DATA IN THIS EXERCISE:
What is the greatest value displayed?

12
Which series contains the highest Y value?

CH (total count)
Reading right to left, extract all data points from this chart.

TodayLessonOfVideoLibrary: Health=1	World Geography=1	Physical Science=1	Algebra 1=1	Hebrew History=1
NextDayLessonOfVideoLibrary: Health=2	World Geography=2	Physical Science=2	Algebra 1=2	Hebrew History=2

ABOUT THIS EXERCISE:
Pull out every line of the material above that contains the string "Algebra". Case counts.

WRITTEN ANSWER:
TodayLessonOfVideoLibrary: Health=1	World Geography=1	Physical Science=1	Algebra 1=1	Hebrew History=1
NextDayLessonOfVideoLibrary: Health=2	World Geography=2	Physical Science=2	Algebra 1=2	Hebrew History=2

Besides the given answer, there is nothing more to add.